Cindy Johnson/ Courtesy of Farrar, Straus & Giroux

Johnson, who died on Thursday at the age of 67, wrote the rarest of books—one that is loved both by high schoolers and the adults they become. Jesus’ Son, which was published in 1992, is a series of linked short stories about the exploits of a junkie named Fuckhead and other addicts. These are stories about drug and alcohol abuse, violence, the growing rot at the center of rural American life, and ultimately redemption.
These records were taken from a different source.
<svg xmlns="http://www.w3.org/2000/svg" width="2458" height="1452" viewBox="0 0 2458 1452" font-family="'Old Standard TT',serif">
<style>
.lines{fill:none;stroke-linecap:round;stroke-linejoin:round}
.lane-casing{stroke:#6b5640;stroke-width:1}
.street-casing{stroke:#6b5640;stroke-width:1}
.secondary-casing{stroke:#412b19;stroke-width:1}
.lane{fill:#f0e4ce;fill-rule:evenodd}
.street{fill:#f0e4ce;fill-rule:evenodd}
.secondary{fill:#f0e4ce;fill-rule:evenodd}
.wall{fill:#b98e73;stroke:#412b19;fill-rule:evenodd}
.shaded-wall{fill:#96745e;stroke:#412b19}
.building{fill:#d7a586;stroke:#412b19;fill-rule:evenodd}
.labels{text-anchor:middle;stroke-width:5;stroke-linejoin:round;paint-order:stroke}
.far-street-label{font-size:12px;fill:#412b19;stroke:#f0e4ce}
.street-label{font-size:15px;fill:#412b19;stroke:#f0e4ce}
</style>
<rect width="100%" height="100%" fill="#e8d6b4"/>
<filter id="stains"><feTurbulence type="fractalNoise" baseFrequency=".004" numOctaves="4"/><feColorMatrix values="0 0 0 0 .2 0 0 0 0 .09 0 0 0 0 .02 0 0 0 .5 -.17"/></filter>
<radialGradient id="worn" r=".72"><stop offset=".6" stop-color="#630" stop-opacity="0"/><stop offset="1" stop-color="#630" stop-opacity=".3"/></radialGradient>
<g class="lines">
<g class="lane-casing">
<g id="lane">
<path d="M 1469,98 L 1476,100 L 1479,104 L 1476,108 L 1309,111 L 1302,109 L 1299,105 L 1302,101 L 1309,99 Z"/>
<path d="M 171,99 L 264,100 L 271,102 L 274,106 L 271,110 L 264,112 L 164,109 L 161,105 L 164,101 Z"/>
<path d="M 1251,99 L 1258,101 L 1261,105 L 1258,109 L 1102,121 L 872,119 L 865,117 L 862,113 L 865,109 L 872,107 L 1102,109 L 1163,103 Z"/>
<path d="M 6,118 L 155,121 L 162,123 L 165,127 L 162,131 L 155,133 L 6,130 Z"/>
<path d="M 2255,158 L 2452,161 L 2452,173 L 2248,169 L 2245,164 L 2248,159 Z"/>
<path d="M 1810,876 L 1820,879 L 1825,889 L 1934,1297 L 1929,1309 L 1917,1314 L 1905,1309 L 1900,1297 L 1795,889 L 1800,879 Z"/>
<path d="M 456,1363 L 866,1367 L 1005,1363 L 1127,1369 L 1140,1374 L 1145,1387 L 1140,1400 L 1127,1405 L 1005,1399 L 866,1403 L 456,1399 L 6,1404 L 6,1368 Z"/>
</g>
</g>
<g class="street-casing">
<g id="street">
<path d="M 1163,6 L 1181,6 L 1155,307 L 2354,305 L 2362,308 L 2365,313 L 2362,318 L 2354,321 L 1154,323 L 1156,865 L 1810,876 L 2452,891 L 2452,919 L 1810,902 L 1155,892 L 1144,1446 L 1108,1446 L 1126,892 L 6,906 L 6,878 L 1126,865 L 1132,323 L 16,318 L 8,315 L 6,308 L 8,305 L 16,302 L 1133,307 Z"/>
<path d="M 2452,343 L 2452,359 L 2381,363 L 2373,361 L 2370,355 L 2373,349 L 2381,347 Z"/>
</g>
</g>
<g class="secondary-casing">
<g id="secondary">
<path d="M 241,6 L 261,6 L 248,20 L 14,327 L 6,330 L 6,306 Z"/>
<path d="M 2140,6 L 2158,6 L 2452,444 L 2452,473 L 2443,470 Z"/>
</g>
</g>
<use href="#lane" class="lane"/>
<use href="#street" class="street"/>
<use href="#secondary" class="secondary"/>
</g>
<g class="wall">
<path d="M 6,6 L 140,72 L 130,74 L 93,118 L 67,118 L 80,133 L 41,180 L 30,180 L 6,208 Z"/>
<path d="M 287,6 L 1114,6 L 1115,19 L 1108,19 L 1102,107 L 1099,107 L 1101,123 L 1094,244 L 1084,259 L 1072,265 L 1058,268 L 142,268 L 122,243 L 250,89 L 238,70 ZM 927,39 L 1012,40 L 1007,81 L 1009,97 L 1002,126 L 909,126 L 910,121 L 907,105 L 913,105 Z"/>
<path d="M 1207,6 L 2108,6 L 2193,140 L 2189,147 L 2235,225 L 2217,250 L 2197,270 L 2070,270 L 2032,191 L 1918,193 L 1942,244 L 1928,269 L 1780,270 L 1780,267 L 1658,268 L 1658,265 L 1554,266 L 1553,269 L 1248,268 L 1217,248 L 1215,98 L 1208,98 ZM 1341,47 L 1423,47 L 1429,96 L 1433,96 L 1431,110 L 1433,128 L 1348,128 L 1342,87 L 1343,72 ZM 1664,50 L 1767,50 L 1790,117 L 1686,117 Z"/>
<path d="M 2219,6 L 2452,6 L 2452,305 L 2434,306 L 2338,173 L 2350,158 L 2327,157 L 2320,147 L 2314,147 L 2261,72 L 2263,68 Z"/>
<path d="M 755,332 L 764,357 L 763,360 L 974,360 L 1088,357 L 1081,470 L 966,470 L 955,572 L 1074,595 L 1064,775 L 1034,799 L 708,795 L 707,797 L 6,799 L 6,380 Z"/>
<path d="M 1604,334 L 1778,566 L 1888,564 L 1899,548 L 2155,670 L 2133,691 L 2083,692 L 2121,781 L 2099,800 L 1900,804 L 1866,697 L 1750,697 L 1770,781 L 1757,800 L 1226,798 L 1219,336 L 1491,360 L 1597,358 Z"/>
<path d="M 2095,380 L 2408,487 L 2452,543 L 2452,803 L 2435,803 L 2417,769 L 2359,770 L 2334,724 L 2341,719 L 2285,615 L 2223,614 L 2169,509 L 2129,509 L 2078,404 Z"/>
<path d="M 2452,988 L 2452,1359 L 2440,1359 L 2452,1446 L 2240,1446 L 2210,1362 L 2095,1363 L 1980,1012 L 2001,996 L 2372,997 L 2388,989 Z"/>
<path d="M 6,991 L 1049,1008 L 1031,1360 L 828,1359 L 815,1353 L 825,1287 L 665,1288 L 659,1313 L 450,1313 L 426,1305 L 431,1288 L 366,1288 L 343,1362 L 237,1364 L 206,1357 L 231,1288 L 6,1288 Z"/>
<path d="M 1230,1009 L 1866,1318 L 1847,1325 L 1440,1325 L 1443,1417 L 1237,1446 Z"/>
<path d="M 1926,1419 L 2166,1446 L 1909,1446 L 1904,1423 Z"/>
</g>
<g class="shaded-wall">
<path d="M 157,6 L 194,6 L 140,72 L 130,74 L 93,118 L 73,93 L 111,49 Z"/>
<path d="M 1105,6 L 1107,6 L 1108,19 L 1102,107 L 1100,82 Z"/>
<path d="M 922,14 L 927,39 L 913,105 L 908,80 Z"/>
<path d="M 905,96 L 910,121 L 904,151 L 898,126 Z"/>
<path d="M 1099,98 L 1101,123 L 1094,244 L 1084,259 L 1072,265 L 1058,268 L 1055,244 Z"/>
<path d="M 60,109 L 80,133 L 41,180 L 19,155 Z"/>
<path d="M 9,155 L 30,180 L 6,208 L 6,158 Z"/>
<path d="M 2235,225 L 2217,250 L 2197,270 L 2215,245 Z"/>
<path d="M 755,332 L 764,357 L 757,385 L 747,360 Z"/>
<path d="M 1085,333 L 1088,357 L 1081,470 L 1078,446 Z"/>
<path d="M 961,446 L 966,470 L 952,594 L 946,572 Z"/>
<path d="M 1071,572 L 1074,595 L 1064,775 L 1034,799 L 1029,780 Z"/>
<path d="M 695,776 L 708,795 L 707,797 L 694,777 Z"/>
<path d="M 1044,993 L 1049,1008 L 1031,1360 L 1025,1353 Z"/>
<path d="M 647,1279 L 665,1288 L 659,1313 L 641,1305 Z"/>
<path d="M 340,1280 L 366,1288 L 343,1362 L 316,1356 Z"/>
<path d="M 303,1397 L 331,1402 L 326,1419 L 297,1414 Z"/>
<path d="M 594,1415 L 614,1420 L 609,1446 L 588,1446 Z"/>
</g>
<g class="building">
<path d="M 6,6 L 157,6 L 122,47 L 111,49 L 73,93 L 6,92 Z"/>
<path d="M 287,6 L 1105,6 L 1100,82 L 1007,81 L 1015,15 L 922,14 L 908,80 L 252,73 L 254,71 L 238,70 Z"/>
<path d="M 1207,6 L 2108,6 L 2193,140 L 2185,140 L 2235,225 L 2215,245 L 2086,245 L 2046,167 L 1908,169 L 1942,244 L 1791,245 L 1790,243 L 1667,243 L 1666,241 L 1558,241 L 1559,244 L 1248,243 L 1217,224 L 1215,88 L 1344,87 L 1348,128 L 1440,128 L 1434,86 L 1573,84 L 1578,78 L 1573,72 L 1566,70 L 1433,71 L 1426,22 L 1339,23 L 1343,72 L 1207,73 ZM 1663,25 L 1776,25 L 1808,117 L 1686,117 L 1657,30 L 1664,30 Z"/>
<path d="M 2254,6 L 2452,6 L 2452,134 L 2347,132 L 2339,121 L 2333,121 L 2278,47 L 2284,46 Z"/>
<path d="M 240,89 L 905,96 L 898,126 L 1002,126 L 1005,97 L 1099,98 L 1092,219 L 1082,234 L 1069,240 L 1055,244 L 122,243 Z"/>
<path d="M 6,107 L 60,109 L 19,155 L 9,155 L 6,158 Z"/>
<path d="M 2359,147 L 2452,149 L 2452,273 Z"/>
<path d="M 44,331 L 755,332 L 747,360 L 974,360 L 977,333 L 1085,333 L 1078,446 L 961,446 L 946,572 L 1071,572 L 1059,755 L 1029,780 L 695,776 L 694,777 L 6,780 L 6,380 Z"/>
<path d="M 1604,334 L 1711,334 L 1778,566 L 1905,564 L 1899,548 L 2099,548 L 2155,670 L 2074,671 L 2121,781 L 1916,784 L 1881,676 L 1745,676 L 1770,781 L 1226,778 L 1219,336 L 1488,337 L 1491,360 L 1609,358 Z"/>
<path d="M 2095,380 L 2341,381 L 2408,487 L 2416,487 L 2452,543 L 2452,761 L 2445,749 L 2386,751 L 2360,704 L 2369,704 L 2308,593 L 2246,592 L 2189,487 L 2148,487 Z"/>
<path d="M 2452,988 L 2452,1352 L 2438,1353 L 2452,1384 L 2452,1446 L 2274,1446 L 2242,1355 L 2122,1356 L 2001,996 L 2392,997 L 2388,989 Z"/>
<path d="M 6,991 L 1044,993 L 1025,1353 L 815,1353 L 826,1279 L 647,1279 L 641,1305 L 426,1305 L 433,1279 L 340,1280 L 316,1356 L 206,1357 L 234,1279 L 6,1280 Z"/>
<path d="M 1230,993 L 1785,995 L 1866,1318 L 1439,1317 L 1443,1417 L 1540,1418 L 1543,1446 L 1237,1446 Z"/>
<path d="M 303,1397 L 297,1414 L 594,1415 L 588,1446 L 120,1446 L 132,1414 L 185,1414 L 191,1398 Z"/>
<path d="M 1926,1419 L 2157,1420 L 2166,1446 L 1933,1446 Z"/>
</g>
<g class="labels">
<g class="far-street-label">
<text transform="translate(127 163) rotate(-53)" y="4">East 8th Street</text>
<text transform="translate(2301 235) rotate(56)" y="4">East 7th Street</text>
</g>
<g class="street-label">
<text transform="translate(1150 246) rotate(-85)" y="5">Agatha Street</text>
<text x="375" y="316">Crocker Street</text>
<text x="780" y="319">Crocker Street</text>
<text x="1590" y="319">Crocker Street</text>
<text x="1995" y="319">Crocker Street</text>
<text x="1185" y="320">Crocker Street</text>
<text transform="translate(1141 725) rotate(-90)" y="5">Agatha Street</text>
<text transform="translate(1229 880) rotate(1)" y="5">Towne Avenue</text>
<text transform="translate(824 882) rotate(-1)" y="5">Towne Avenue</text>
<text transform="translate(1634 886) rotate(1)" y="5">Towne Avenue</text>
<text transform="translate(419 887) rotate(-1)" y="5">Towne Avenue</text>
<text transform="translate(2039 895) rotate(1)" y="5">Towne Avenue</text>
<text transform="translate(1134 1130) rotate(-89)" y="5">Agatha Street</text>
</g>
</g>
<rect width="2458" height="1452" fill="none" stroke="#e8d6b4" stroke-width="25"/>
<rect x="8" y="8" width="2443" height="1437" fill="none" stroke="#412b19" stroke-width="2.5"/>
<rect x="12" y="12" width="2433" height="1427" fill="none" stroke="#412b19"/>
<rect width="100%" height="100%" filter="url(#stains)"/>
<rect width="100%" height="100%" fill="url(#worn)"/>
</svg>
It’s a surreal and haunting book, but also a very funny one; as Jonathan Franzen once wrote, “The god I want to believe in has a voice and sense of humor like Denis Johnson’s.” Johnson’s authorial voice in Jesus’ Son was both omniscient and fully tuned to the strange beating humanity of his characters—a sort of thousand-yard stare that didn’t miss a detail.

Johnson shared some traits with Kerouac and Bukowski, but he never romanticized or sentimentalized—or at least not without a measure of mischief. He also kept developing his voice, pushing it into new terrain. Jesus’ Son will no doubt loom over Johnson’s legacy, but he was a more than accomplished poet, novelist, and nonfiction writer. (Seek, his collection of journalism, is as weird and good as nonfiction writing gets.) He’s written not one but two books that can vie for the best work of fiction in the 21st century—Tree of Smoke, an epic novel about the Vietnam War that may actually be his finest piece of writing, and Train Dreams, a twisted novella about an orphan growing up in the American West that somehow manages to be epic. Johnson’s influence also extends well beyond the page—he taught at the Iowa Writers’ Workshop for a number of years.

But he’ll be remembered most for those stories—perverse and funny and haunting gems like “Car Crash While Hitchhiking” and “Emergency.” RIP.